Network Coding Based Evolutionary Network Formation for Dynamic Wireless Networks

TL;DR

This paper introduces a distributed, adaptive network formation strategy for wireless networks using network coding and Markov decision processes, enabling the network to evolve optimally in response to dynamic conditions.

Contribution

It proposes a novel MDP-based approach leveraging network coding to enable adaptive, optimal, and distributed network topology evolution in dynamic wireless ad hoc networks.

Findings

The strategy maximizes long-term network utility considering throughput and power costs.

The network converges to stable configurations that maintain node states.

Simulation results show improved system goodput and connectivity over existing methods.

Abstract

In this paper, we aim to find a robust network formation strategy that can adaptively evolve the network topology against network dynamics in a distributed manner. We consider a network coding deployed wireless ad hoc network where source nodes are connected to terminal nodes with the help of intermediate nodes. We show that mixing operations in network coding can induce packet anonymity that allows the inter-connections in a network to be decoupled.
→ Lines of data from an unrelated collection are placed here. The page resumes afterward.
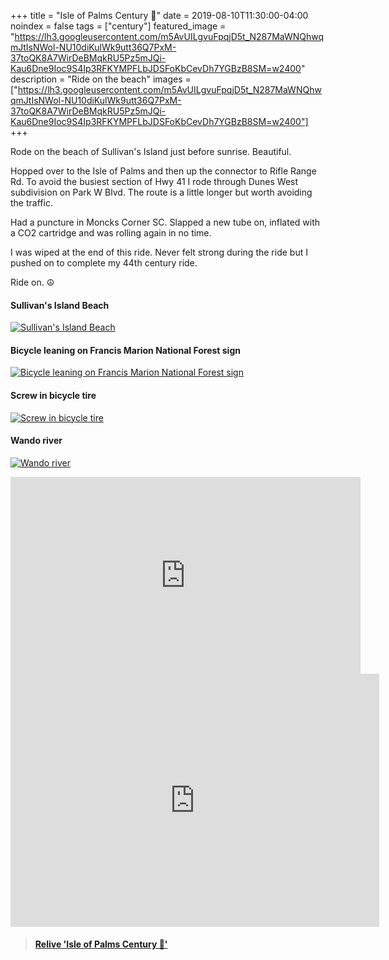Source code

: +++
title =  "Isle of Palms Century 💯"
date = 2019-08-10T11:30:00-04:00
noindex = false
tags = ["century"]
featured_image = "https://lh3.googleusercontent.com/m5AvUILgvuFpqjD5t_N287MaWNQhwqmJtIsNWol-NU10diKulWk9utt36Q7PxM-37toQK8A7WirDeBMqkRU5Pz5mJQi-Kau6Dne9Ioc9S4Ip3RFKYMPFLbJDSFoKbCevDh7YGBzB8SM=w2400"
description = "Ride on the beach"
images = ["https://lh3.googleusercontent.com/m5AvUILgvuFpqjD5t_N287MaWNQhwqmJtIsNWol-NU10diKulWk9utt36Q7PxM-37toQK8A7WirDeBMqkRU5Pz5mJQi-Kau6Dne9Ioc9S4Ip3RFKYMPFLbJDSFoKbCevDh7YGBzB8SM=w2400"]
+++

Rode on the beach of Sullivan's Island just before sunrise. Beautiful.

Hopped over to the Isle of Palms and then up the connector to Rifle Range Rd. To avoid the busiest section of Hwy 41 I rode through Dunes West subdivision on Park W Blvd. The route is a little longer but worth avoiding the traffic.

Had a puncture in Moncks Corner SC. Slapped a new tube on, inflated with a CO2 cartridge and was rolling again in no time.

I was wiped at the end of this ride. Never felt strong during the ride but I pushed on to complete my 44th century ride.  

Ride on. ☮

#### Sullivan's Island Beach
[![Sullivan's Island Beach](https://lh3.googleusercontent.com/5VmTV_uS_Mqz9ujt4nN2AZppLf3rEXrve_45bjm8fmIHk0vHf--5xlmE3na5vzqgP2w9j0kou6vVgjqv6m3S1pJGuLZuNJlGD3Tk9z5yGhkxQsInR0wh6k005LL6MNuvFcf59yqETYA=w2400)](https://lh3.googleusercontent.com/5VmTV_uS_Mqz9ujt4nN2AZppLf3rEXrve_45bjm8fmIHk0vHf--5xlmE3na5vzqgP2w9j0kou6vVgjqv6m3S1pJGuLZuNJlGD3Tk9z5yGhkxQsInR0wh6k005LL6MNuvFcf59yqETYA=w2400)

#### Bicycle leaning on Francis Marion National Forest sign
[![Bicycle leaning on Francis Marion National Forest sign](https://lh3.googleusercontent.com/Owt1mN1O8PY_jG_j2ctJezadpWLp5iOzNCX0cVbsxIzCXt5vckHPTbsEqstWa0if3LlZL6owwbmf_dAvpnhLjA_ml0zsj0vXeXlopFLDuhMH5pYZn_CqlutJ-eOCa7-k2MaqFAhhtQY=w2400)](https://lh3.googleusercontent.com/Owt1mN1O8PY_jG_j2ctJezadpWLp5iOzNCX0cVbsxIzCXt5vckHPTbsEqstWa0if3LlZL6owwbmf_dAvpnhLjA_ml0zsj0vXeXlopFLDuhMH5pYZn_CqlutJ-eOCa7-k2MaqFAhhtQY=w2400)

#### Screw in bicycle tire
[![Screw in bicycle tire](https://lh3.googleusercontent.com/I_r3GvjdCtSeGycAbalt_AEYHkFwHG71rsUFHRF8rR5nokOJGd0-8TlZqAkfuxAxAWX8JBcamC3ykOOIxfTHNPiEdVKpysDWxDzZ7Ev3ify2QkaPneI9ga7gXhvYlWq52h8IDVnw4K8=w2400)](https://lh3.googleusercontent.com/I_r3GvjdCtSeGycAbalt_AEYHkFwHG71rsUFHRF8rR5nokOJGd0-8TlZqAkfuxAxAWX8JBcamC3ykOOIxfTHNPiEdVKpysDWxDzZ7Ev3ify2QkaPneI9ga7gXhvYlWq52h8IDVnw4K8=w2400)


#### Wando river
[![Wando river](https://lh3.googleusercontent.com/UNQpfcDbe_nu8Snfph0B9sg_0nHxNVaORQ7YP11JsxxWJXQ4QJoLowJkbQts_TipJdWKGClp-xwd608A0hSxDJzI1lsgLEnvLF4RHZe4856qIR5OynbE_QqtIOWtOOr-4fBFv32spo0=w2400)](https://lh3.googleusercontent.com/UNQpfcDbe_nu8Snfph0B9sg_0nHxNVaORQ7YP11JsxxWJXQ4QJoLowJkbQts_TipJdWKGClp-xwd608A0hSxDJzI1lsgLEnvLF4RHZe4856qIR5OynbE_QqtIOWtOOr-4fBFv32spo0=w2400)

<iframe width="560" height="315" src="https://www.youtube.com/embed/p9DQ-qDrDiA" frameborder="0" allow="accelerometer; autoplay; encrypted-media; gyroscope; picture-in-picture" allowfullscreen></iframe>

<iframe height='405' width='590' frameborder='0' allowtransparency='true' scrolling='no' src='https://www.strava.com/activities/2607144489/embed/eed8c3a3de7e1ef55f1bcd9745eea500744524ac'></iframe>

<blockquote class="embedly-card" data-card-controls="0" data-card-key="f1631a41cb254ca5b035dc5747a5bd75"><h4><a href="https://www.relive.cc/view/gh38759038431?r=embed-site">Relive 'Isle of Palms Century 💯'</a></h4></blockquote>
        <script async src="https://cdn.embedly.com/widgets/platform.js" charset="UTF-8"></script>
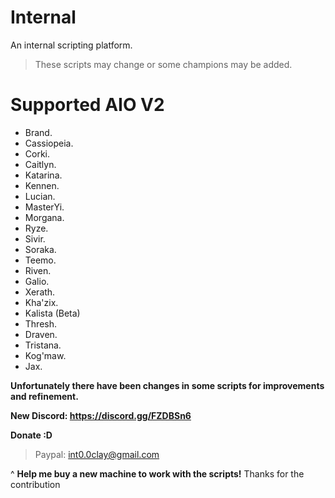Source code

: # Internal
An internal scripting platform.

> These scripts may change or some champions may be added.

# Supported AIO V2
  * Brand.
  * Cassiopeia.
  * Corki.
  * Caitlyn.
  * Katarina.
  * Kennen.
  * Lucian.
  * MasterYi.
  * Morgana.
  * Ryze.
  * Sivir.
  * Soraka.
  * Teemo.
  * Riven.
  * Galio.
  * Xerath.
  * Kha'zix.
  * Kalista (Beta)
  * Thresh.
  * Draven.
  * Tristana.
  * Kog'maw.
  * Jax.

**Unfortunately there have been changes in some scripts for improvements and refinement.**

**New Discord: https://discord.gg/FZDBSn6**

**Donate :D**
 > Paypal: int0.0clay@gmail.com

^ **Help me buy a new machine to work with the scripts!** Thanks for the contribution


 
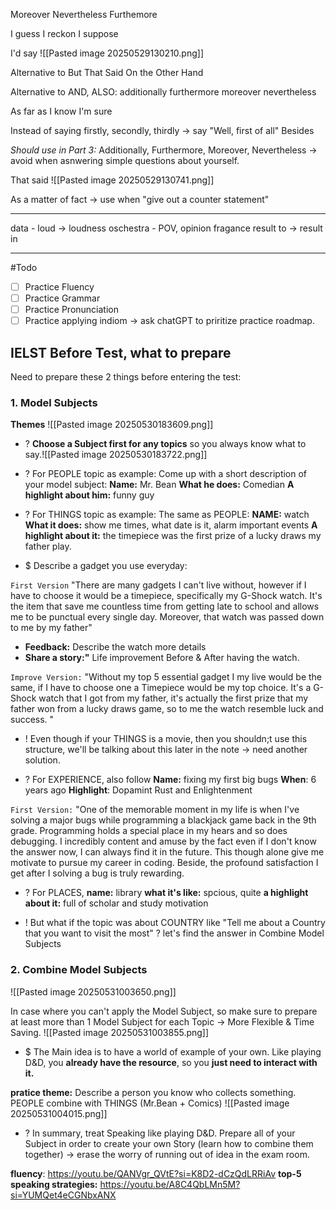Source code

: Moreover
Nevertheless
Furthemore

I guess
I reckon 
I suppose 

I'd say 
![[Pasted image 20250529130210.png]]

Alternative to But
	That Said
	On the Other Hand 

Alternative to AND, ALSO:
	additionally
	furthermore
	moreover
	nevertheless

As far as I know
I'm sure

Instead of saying firstly, secondly, thirdly -> say "Well, first of all"
Besides 

*Should use in Part 3:* Additionally, Furthermore, Moreover, Nevertheless -> avoid when asnwering simple questions about yourself. 

That said
![[Pasted image 20250529130741.png]]

As a matter of fact -> use when "give out a counter statement"

---

data - 
loud -> loudness
oschestra - 
POV, opinion 
fragance
result to -> result in

---

#Todo 
- [ ] Practice Fluency
- [ ] Practice Grammar 
- [ ] Practice Pronunciation 
- [ ] Practice applying indiom -> ask chatGPT to priritize practice roadmap. 

## IELST Before Test, what to prepare
Need to prepare these 2 things before entering the test:

### 1. Model Subjects
**Themes**
![[Pasted image 20250530183609.png]]
+ ? **Choose a Subject first for any topics** so you always know what to say.![[Pasted image 20250530183722.png]]

+ ? For PEOPLE topic as example:
Come up with a short description of your model subject:
**Name:** Mr. Bean
**What he does:** Comedian
**A highlight about him:** funny guy

+ ? For THINGS topic as example:
The same as PEOPLE:
**NAME:** watch
**What it does:** show me times, what date is it, alarm important events
**A highlight about it:** the timepiece was the first prize of a lucky draws my father play.
+ $ Describe a gadget you use everyday:

`First Version` 
"There are many gadgets I can't live without, however if I have to choose it would be a timepiece, specifically my G-Shock watch. It's the item that save me countless time from getting late to school and allows me to be punctual every single day. Moreover, that watch was passed down to me by my father" 
+ **Feedback:** Describe the watch more details
+ **Share a story:"** Life improvement Before & After having the watch. 

`Improve Version:` 
"Without my top 5 essential gadget I my live would be the same, if I have to choose one a Timepiece would be my top choice. It's a G-Shock watch that I got from my father, it's actually the first prize that my father won from a lucky draws game, so to me the watch resemble luck and success. " 
+ ! Even though if your THINGS is a movie, then you shouldn;t use this structure, we'll be talking about this later in the note -> need another solution. 

+ ? For EXPERIENCE, also follow 
**Name:** fixing my first big bugs
**When**: 6 years ago
**Highlight**: Dopamint Rust and Enlightenment

`First Version:`
"One of the memorable moment in my life is when I've solving a major bugs while programming a blackjack game back in the 9th grade. Programming holds a special place in my hears and so does debugging. I incredibly content and amuse by the fact even if I don't know the answer now, I can always find it in the future. This though alone give me motivate to pursue my career in coding. Beside, the profound satisfaction I get after I solving a bug is truly rewarding.

+ ? For PLACES,
 **name:** library
 **what it's like:** spcious, quite
 **a highlight about it:** full of scholar and study motivation

+ ! But what if the topic was about COUNTRY like "Tell me about a Country that you want to visit the most" ? let's find the answer in Combine Model Subjects


### 2. Combine Model Subjects
![[Pasted image 20250531003650.png]]

In case where you can't apply the Model Subject, so make sure to prepare at least more than 1 Model Subject for each Topic -> More Flexible & Time Saving. 
![[Pasted image 20250531003855.png]]
+ $ The Main idea is to have a world of example of your own. Like playing D&D, you **already have the resource**, so you **just need to interact with it.** 

**pratice theme:** Describe a person you know who collects something.  
	PEOPLE combine with THINGS (Mr.Bean + Comics) ![[Pasted image 20250531004015.png]]
	
+ ? In summary, treat Speaking like playing D&D. Prepare all of your Subject in order to create your own Story (learn how to combine them together) -> erase the worry of running out of idea in the exam room.  


**fluency**: https://youtu.be/QANVgr_QVtE?si=K8D2-dCzQdLRRiAv
**top-5 speaking strategies:** https://youtu.be/A8C4QbLMn5M?si=YUMQet4eCGNbxANX
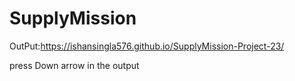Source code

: # SupplyMission
OutPut:https://ishansingla576.github.io/SupplyMission-Project-23/

press Down arrow in the output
This enables each intermediate node to consider complex network inter-connections as a node-environment interaction such that the Markov decision process (MDP) can be employed at each intermediate node. The optimal policy that can be obtained by solving the MDP provides each node with optimal amount of changes in transmission range given network dynamics (e.g., the number of nodes in the range and channel condition). Hence, the network can be adaptively and optimally evolved by responding to the network dynamics. The proposed strategy is used to maximize long-term utility, which is achieved by considering both current network conditions and future network dynamics. We define the utility of an action to include network throughput gain and the cost of transmission power. We show that the resulting network of the proposed strategy eventually converges to stationary networks, which maintain the states of the nodes. Moreover, we propose to determine initial transmission ranges and initial network topology that can expedite the convergence of the proposed algorithm. Our simulation results confirm that the proposed strategy builds a network which adaptively changes its topology in the presence of network dynamics. Moreover, the proposed strategy outperforms existing strategies in terms of system goodput and successful connectivity ratio.